Quoting anonymous sources, it said the AFP was looking at documents which referred to destroying structures and had information that Haneef was allegedly one of a group of doctors who had been learning to fly in Queensland.

However AFP Commissioner Mick Keelty this afternoon dismissed the report as "inaccurate" and said the information had not come from the AFP.

". . . We will be taking the extraordinary step of contacting Dr Haneef's lawyer to correct the record," he said.

Mr Russo said it was extraordinary that apparent "leaks" continued to come from sources within the government that had condemned the release of Haneef's police interview by his barrister, Stephen Keim.

"What do the prime minister, the attorney-general and the commissioner of federal police think about this latest form of conducting trial by media?" Mr Russo said.

"Will each of those persons come out and condemn this attempt to leak purported information in the same way they condemned the release of the record of interview."
Haneef is charged with providing support to a terrorist organisation by giving his mobile phone SIM card to a relative who has since been charged over last month's failed UK bomb plot.

Attorney-General Philip Ruddock refused to be drawn on the possible source of the claims, as well as media reports he was considering withdrawing Haneef's Criminal Justice Certificate, which would lead to his deportation.
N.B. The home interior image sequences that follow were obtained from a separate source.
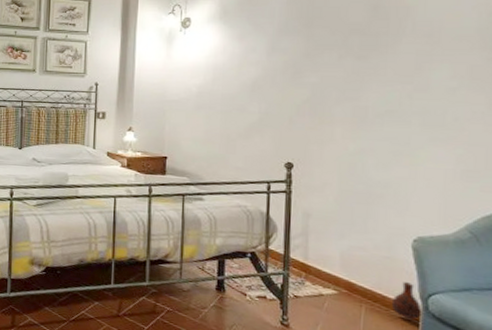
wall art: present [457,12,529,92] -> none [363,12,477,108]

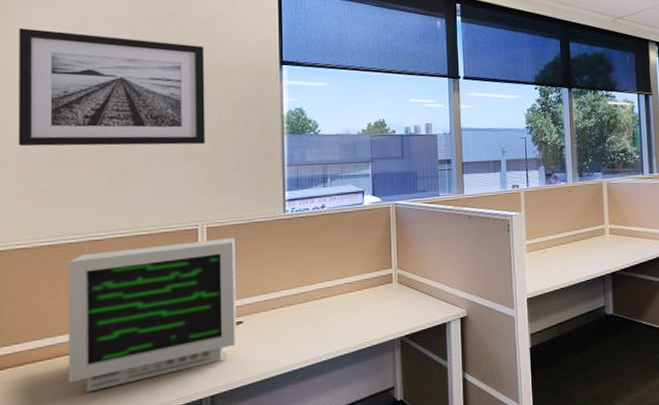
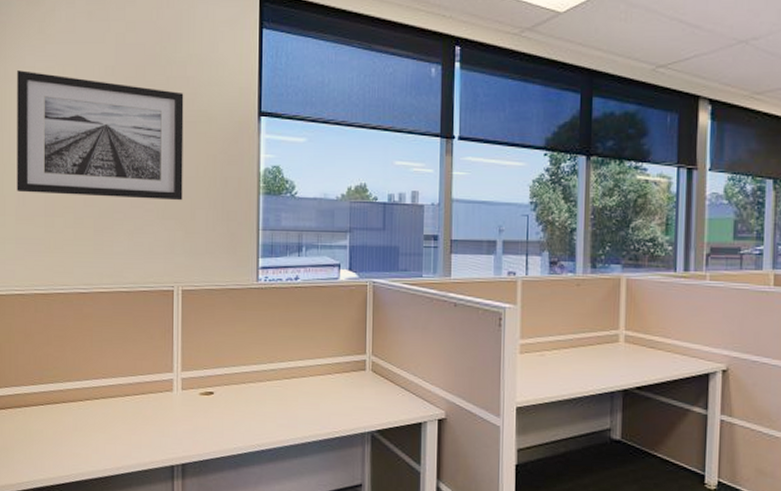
computer monitor: present [68,237,237,392] -> none [58,302,209,442]

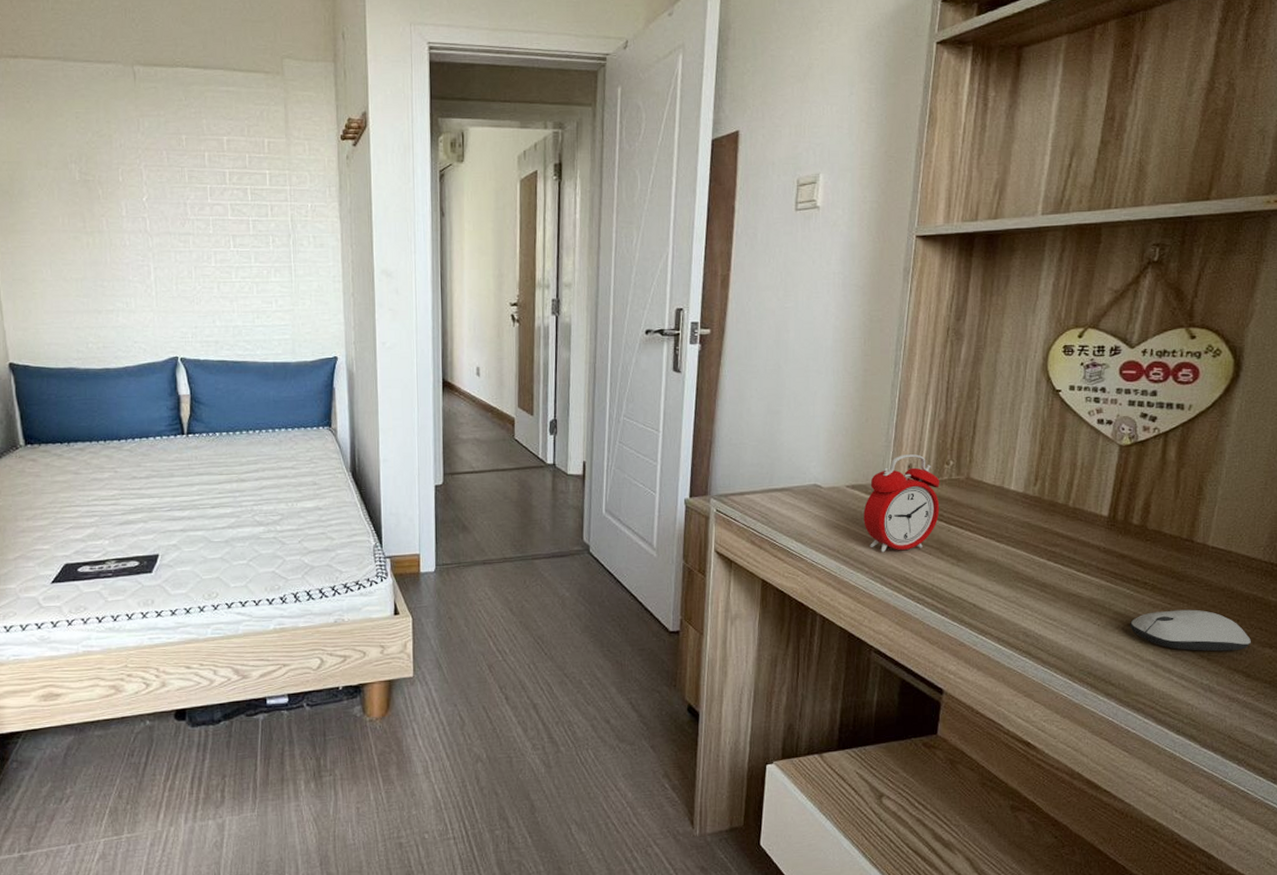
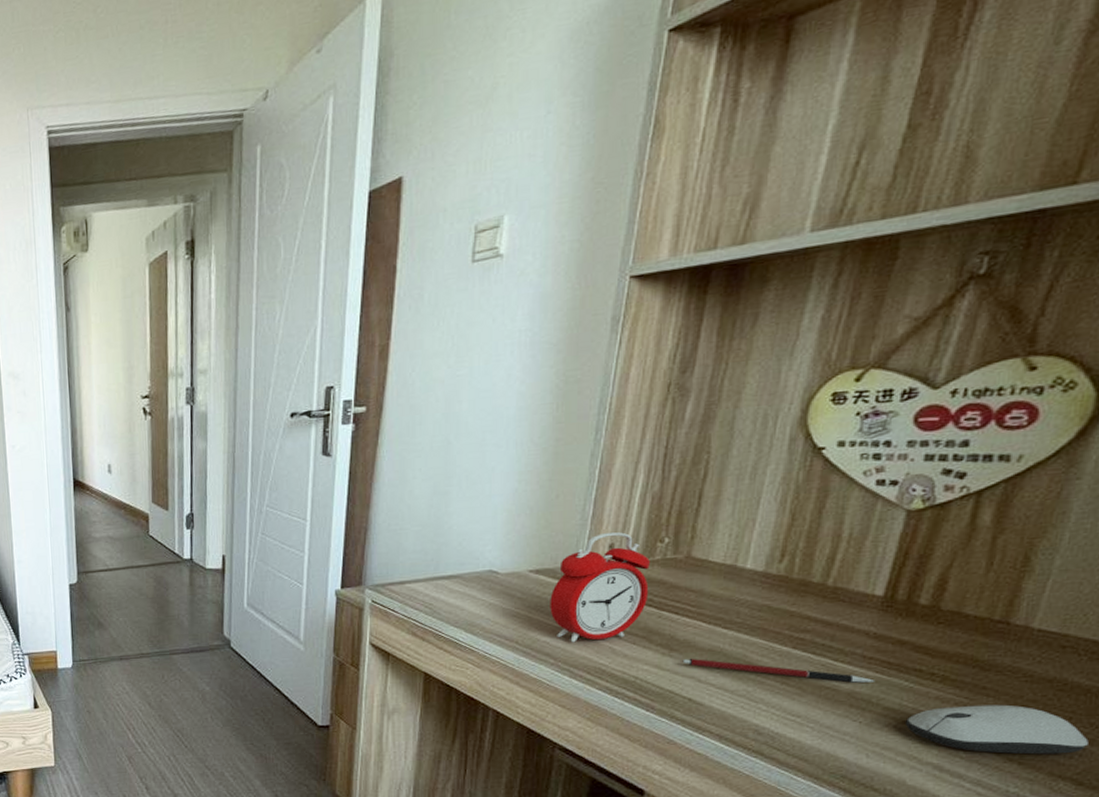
pen: none [967,567,1107,591] -> present [682,658,875,683]

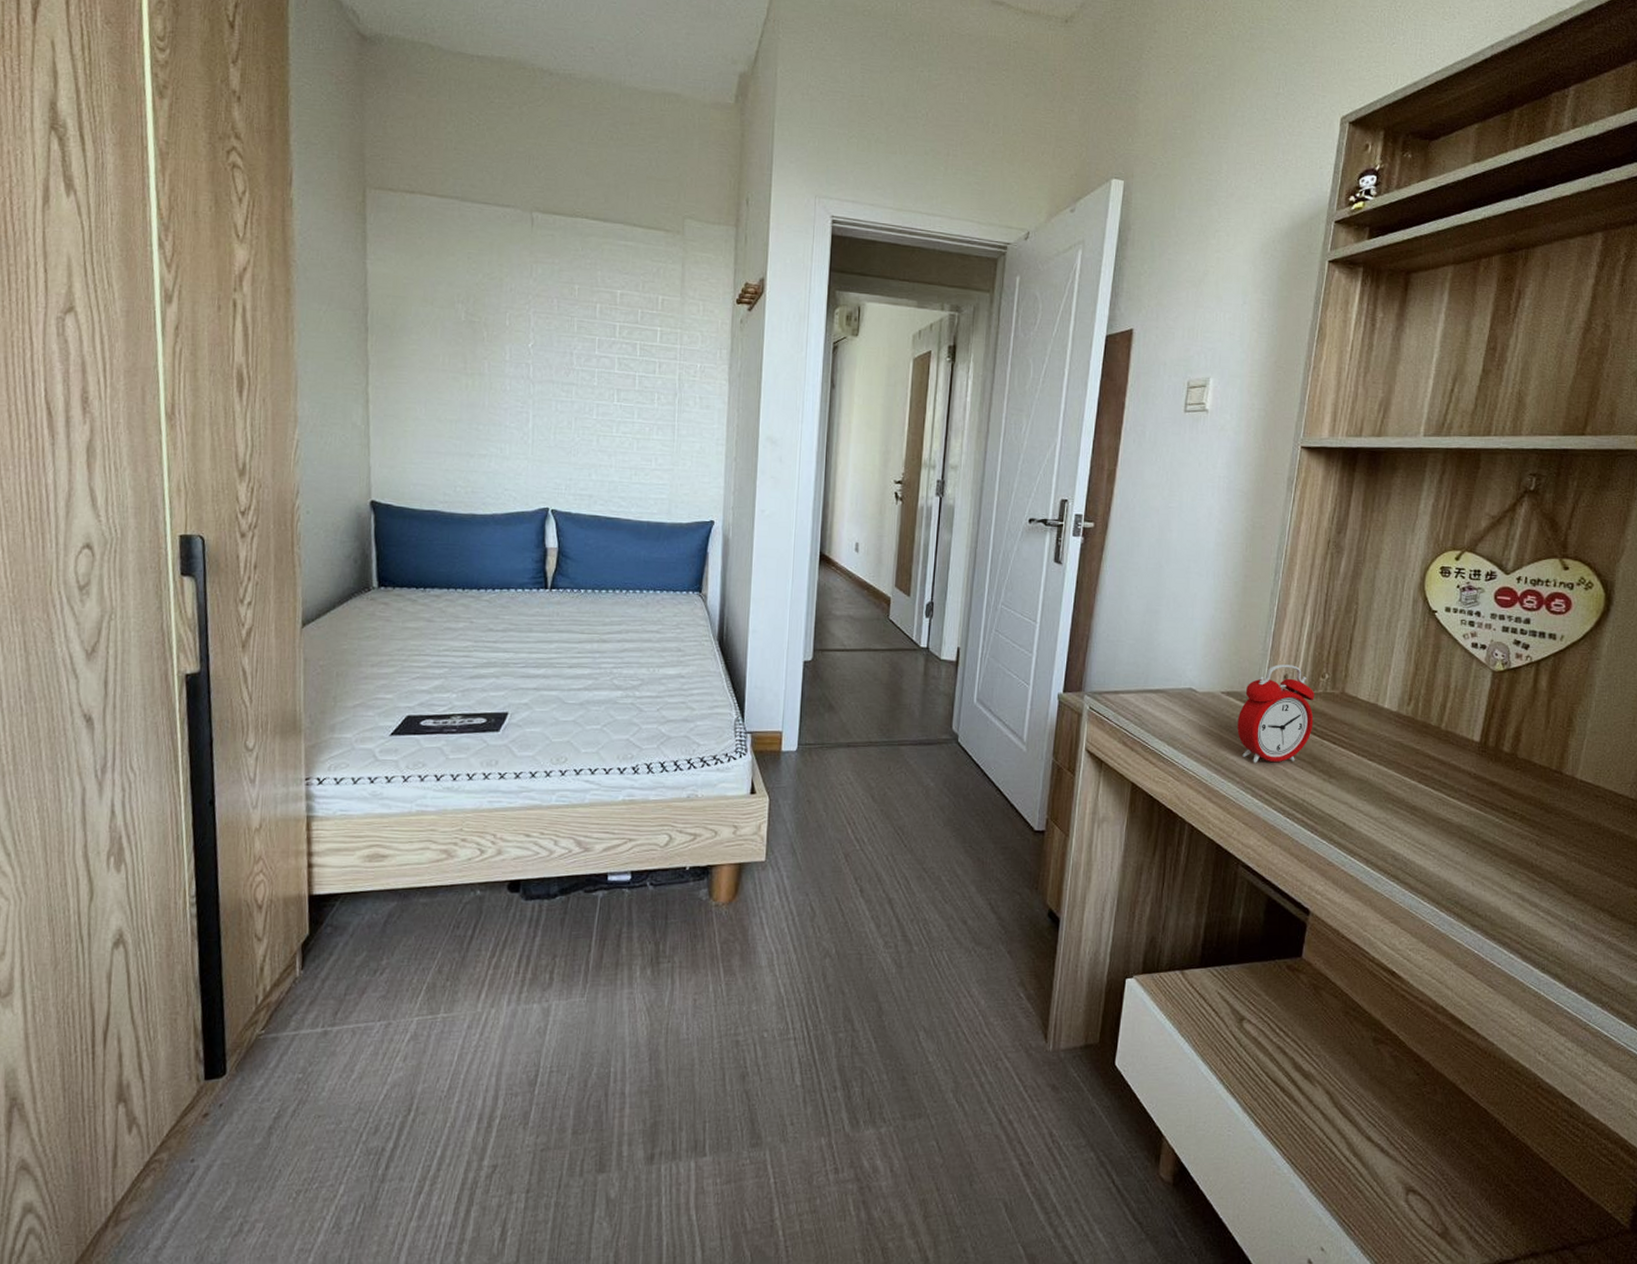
pen: present [682,658,875,683] -> none [1338,785,1476,817]
computer mouse: present [904,704,1089,755] -> none [1497,842,1617,889]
The reports came as a relative of Haneef today declared him a "victim of circumstance" and pledged he would not leave Australia without him.

Imran Siddiqui, a cousin of Haneef's wife, Firdous Arshiya, arrived late last night and today told a forum at Griffith University, in Brisbane's south, Haneef was innocent.

"I've come to take him back - he's innocent, that I know," Mr Siddiqui said.

"We know the truth is that he's not connected to these things.

"It's not wrong on my part to expect that he should be released with all respect and dignity."

He urged authorities to ensure "the truth comes out" so Haneef's reputation could be restored.

"After all this hard work, after being a model citizen, after losing his father at a very early age, going through all this, maintaining his family and then right (when) he's relishing the hard work which he's been doing over the years, someone has to face ... that," he said.

Mr Siddiqui will now seek to visit Haneef at Brisbane's Wolston Correctional Centre, where he is being held in solitary confinement, to bring him news of his family.